[Recorded data]
· · · · ·

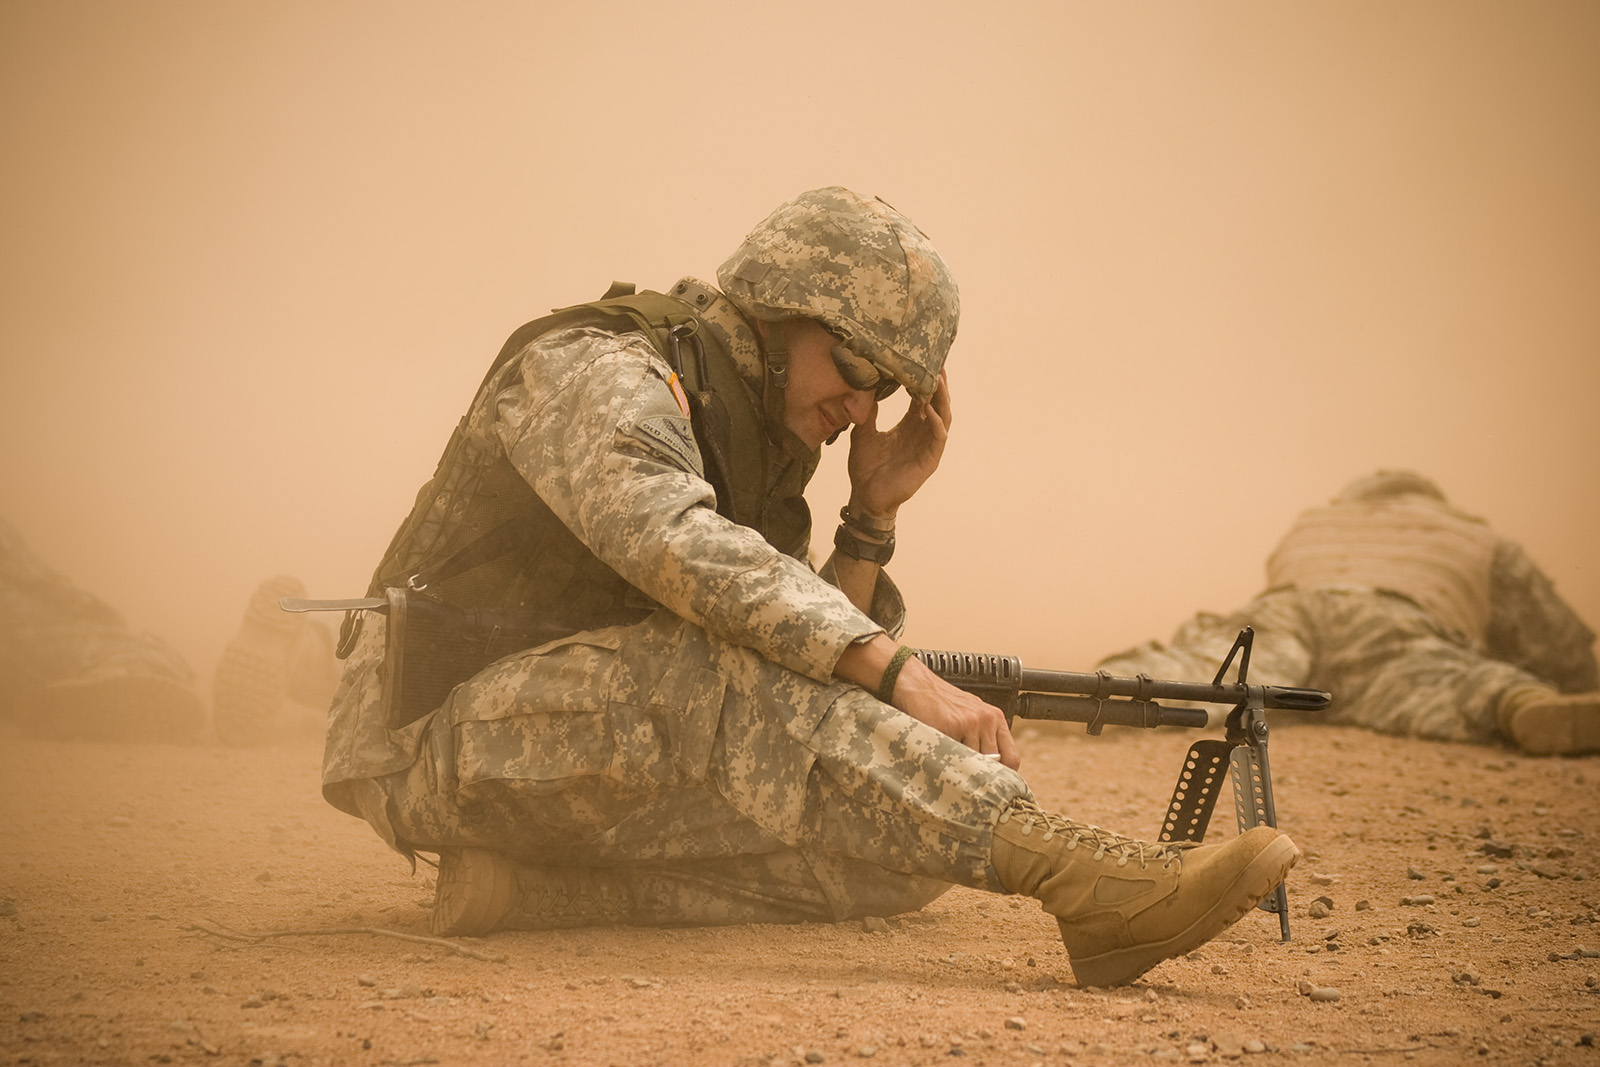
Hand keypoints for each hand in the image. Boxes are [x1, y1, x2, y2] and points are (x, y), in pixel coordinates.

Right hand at [835, 633, 1019, 769]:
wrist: (916, 684)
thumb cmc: (940, 703)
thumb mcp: (970, 715)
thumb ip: (983, 737)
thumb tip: (990, 771)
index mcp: (995, 718)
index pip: (1012, 758)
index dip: (1003, 776)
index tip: (992, 786)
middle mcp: (986, 720)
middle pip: (994, 764)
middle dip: (981, 775)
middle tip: (968, 782)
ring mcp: (969, 723)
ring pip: (974, 763)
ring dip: (962, 769)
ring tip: (949, 767)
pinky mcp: (950, 727)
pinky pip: (953, 756)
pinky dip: (946, 762)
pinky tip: (938, 757)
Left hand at [845, 367, 952, 519]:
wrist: (865, 496)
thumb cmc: (865, 468)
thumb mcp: (863, 433)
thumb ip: (868, 412)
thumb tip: (866, 387)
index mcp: (908, 426)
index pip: (921, 399)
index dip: (924, 382)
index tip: (922, 363)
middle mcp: (921, 434)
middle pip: (937, 403)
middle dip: (938, 385)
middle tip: (937, 364)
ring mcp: (927, 447)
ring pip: (943, 417)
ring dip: (941, 399)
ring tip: (938, 381)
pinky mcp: (929, 461)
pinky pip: (938, 439)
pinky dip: (936, 423)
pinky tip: (928, 409)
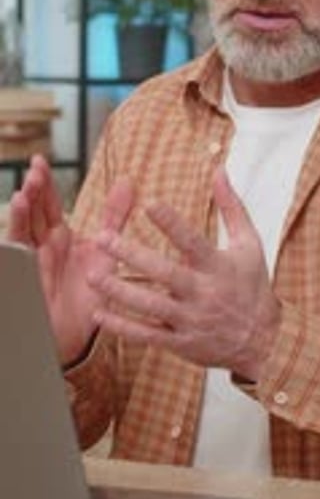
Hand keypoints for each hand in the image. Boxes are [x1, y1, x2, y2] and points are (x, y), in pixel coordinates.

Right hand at [8, 154, 133, 364]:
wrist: (76, 338)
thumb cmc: (87, 295)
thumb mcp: (105, 251)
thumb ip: (114, 217)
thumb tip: (128, 181)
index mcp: (58, 236)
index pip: (48, 204)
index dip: (43, 183)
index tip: (40, 160)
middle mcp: (40, 246)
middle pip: (33, 214)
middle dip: (32, 192)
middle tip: (36, 169)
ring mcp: (30, 264)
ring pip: (22, 234)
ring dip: (21, 215)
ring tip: (23, 194)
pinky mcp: (25, 284)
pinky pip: (16, 264)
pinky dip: (13, 249)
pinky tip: (14, 239)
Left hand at [89, 167, 281, 380]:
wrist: (264, 340)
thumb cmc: (254, 285)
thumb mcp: (249, 243)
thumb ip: (231, 206)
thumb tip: (219, 170)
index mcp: (218, 267)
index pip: (193, 242)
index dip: (172, 224)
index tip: (150, 204)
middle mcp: (203, 293)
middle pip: (164, 273)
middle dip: (132, 255)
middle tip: (102, 238)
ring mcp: (191, 320)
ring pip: (151, 306)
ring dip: (120, 291)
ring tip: (93, 275)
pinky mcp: (181, 343)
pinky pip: (148, 335)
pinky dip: (122, 326)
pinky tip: (99, 313)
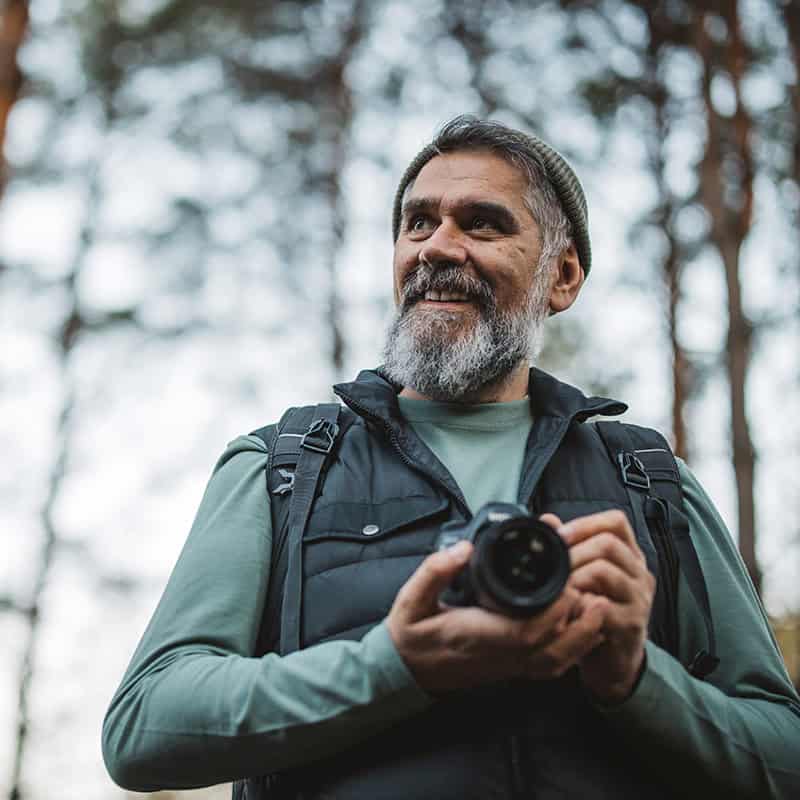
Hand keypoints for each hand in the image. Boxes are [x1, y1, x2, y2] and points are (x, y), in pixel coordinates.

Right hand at [386, 541, 606, 692]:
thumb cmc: (410, 633)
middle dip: (578, 622)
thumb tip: (462, 548)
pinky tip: (583, 632)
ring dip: (582, 638)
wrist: (404, 669)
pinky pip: (548, 667)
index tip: (568, 585)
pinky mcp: (509, 668)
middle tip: (594, 590)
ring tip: (599, 609)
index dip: (552, 613)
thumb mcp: (411, 598)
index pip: (523, 632)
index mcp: (475, 635)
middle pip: (549, 649)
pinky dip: (572, 652)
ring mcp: (505, 666)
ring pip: (554, 662)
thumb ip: (435, 570)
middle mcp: (496, 655)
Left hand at [541, 510, 654, 704]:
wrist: (611, 662)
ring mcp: (639, 598)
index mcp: (628, 555)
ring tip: (559, 589)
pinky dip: (579, 605)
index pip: (615, 522)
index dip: (585, 524)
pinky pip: (603, 606)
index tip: (559, 536)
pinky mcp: (631, 624)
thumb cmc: (593, 613)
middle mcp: (639, 573)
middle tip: (553, 568)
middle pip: (608, 543)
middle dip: (573, 552)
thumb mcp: (581, 576)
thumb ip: (568, 547)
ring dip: (573, 577)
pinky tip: (568, 611)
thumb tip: (547, 520)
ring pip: (604, 570)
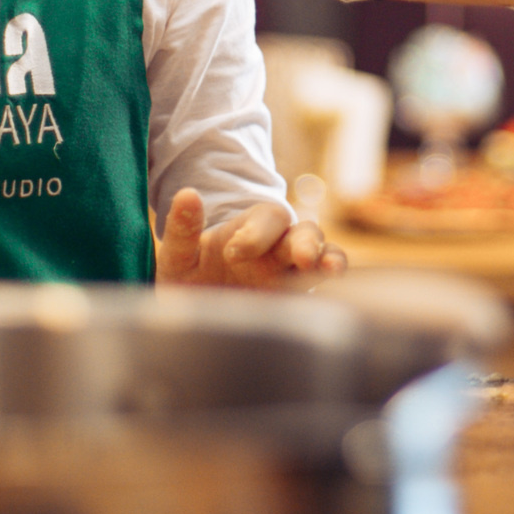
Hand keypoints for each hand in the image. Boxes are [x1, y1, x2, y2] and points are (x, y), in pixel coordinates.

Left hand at [157, 190, 346, 287]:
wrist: (196, 319)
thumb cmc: (190, 280)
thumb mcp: (179, 257)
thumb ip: (182, 230)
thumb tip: (186, 194)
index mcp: (250, 231)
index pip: (267, 218)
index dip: (256, 232)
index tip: (232, 252)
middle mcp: (278, 250)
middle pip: (305, 233)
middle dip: (307, 243)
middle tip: (303, 257)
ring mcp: (292, 277)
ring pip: (323, 258)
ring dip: (330, 261)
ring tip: (332, 271)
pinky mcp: (299, 304)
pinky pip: (325, 293)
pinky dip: (334, 292)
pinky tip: (333, 299)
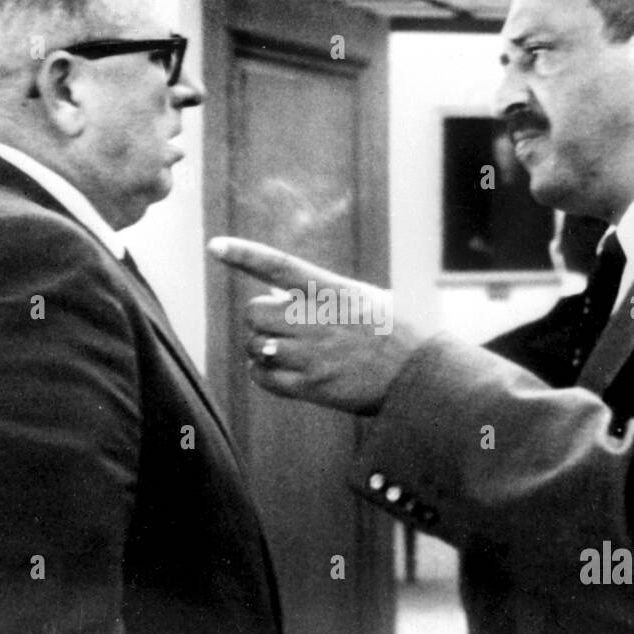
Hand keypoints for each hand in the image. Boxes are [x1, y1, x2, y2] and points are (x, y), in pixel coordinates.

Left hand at [208, 236, 423, 414]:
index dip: (244, 255)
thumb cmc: (394, 332)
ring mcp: (313, 355)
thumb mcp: (362, 297)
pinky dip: (262, 373)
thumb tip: (278, 291)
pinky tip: (279, 370)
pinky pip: (263, 377)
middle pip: (255, 312)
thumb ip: (321, 293)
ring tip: (282, 350)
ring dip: (260, 348)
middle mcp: (319, 320)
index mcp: (332, 291)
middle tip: (280, 326)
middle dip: (260, 319)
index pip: (280, 267)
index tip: (214, 246)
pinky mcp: (312, 386)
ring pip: (255, 346)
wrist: (419, 375)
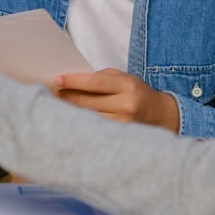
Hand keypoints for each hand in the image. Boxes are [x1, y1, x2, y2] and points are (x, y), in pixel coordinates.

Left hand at [54, 68, 179, 131]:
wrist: (159, 114)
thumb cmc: (135, 91)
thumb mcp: (122, 77)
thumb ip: (99, 78)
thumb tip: (70, 82)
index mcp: (126, 86)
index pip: (94, 83)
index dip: (74, 81)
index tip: (58, 80)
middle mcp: (126, 105)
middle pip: (87, 102)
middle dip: (68, 97)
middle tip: (55, 94)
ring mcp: (123, 124)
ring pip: (88, 118)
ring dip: (72, 112)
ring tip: (60, 106)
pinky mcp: (119, 137)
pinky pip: (94, 128)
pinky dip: (82, 123)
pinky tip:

· · · · ·

Copy task for the entries above: every line with the string "wrist".

**Result for this task**
wrist: (916, 684)
wrist: (865, 496)
wrist: (76, 338)
wrist: (264, 340)
wrist: (404, 669)
wrist: (611, 662)
wrist: (196, 319)
wrist: (419, 375)
wrist: (159, 114)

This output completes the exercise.